Another role model is employee-owned John Lewis, says Macdonald. But he says: "I am constantly very frustrated, not just here but in every country I visit, with some exceptions, that the co-operative movement within that country is a very large player but doesn't receive the recognition you might assume it would." He cites a "less aggressive approach to business", but points to the market success of the business model across the globe.
The top 10 co-operatives include giant food and farming consortia in Japan and Korea, huge insurers in Japan, France and the US (Nationwide), the world's second biggest bank (Credit Agricole), retailers in Germany and Switzerland (Migros) and a materials group (the pioneering Mondragon co-operative) in Spain.
He observes: "Switzerland is the great epicentre of capitalism, yet it is a huge co-operative country - Migros is the biggest consumer co-op in the world but the movement is big in housing and agriculture too - it has a much higher proportion of co-operative enterprise than in the UK."
Macdonald says: "Our problem is that politicians, like many people, always associate the Co-op with the wee shop round the corner. My job is to show the sheer scale and significance of the movement in the world, and its vision."

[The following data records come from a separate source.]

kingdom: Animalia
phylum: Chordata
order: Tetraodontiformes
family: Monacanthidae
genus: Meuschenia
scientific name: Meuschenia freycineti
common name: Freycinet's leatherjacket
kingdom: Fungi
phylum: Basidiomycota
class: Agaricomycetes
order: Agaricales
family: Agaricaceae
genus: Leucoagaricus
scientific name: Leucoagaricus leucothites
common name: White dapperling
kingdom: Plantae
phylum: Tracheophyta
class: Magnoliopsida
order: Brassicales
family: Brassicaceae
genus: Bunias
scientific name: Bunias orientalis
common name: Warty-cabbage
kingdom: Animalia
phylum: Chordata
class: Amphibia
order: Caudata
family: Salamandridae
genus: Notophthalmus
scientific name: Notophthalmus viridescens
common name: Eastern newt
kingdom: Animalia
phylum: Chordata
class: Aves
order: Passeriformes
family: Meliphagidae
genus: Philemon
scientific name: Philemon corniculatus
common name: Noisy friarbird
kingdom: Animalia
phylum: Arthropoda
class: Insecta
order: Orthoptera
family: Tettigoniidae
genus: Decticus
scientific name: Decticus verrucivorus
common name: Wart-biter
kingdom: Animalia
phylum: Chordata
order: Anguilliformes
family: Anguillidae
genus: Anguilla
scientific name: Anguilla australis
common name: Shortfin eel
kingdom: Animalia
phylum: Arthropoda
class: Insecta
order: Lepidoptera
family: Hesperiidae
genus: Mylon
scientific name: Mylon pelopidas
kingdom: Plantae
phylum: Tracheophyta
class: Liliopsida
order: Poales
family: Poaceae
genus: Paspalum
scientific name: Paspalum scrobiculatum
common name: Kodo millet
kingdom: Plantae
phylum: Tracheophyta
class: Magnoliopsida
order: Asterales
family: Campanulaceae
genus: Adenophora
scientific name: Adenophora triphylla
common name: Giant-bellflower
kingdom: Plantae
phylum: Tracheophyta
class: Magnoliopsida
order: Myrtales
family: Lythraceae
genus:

He also quotes last year's report by the Treasury Committee which found that the wave of demutualisation of building societies and insurers in the UK had not necessarily benefited their customers. "The broad outcome was that consumers were worse off," Macdonald says. "We have now set up a rapid response unit' to demutualisation and we are asking my former mentor Sir Graham Melmoth to head it up." (Melmoth led the Co-operative Wholesale Society from 1996 into the merger that created Co-operative Group in 2000, retiring in 2002.) "We are looking particularly at New Zealand, where Fontera is the biggest dairy agricultural organisation in the world with 15% of the country's GDP (gross domestic product) we decided for once to go on the attack rather than try to defend it. There are examples where we have saved some, and these are now beginning to build up, and we are coupling that with people's concerns about the unfettered free market."
But how can a fettered business compete on level terms? "Our set of values and principles give us certain conditions under which we run our businesses - they are not a constraint in my view. They do mean we can't cut the same corners and seek the favours from certain areas that others get. That is why we are doing this exercise."
The growing "social enterprise" movement, which counts co-operatives among its members, is not however fully embraced by Macdonald or by Co-operative Development Scotland.
He says: "I think it dilutes the perception of what the co-operative is. It adds to this view that we are really do-gooding' organisations and we are not for profit - we used to talk about surplus, but co-operatives are about making money."
Macdonald says the model is critical to the emerging economies of Africa, where ICA is trying to have an influence. "We are supporting the development of co-operative enterprises as businesses as a way out of African poverty, rather than the hand-out approach which has failed miserably. It is not easy, and some co-operatives have come and gone as a result of government interference - it is all about self-help and self-responsibility, coupled with democratic control."
Surprisingly, some 13% of electricity in the US is produced by co-operative enterprises. "A lot of the return goes back into the local community to help wind farm generation but it also goes abroad - they are doing a lot of work in Bangladesh too. There is a natural link between being a co-operative and making that commitment outside your own sphere."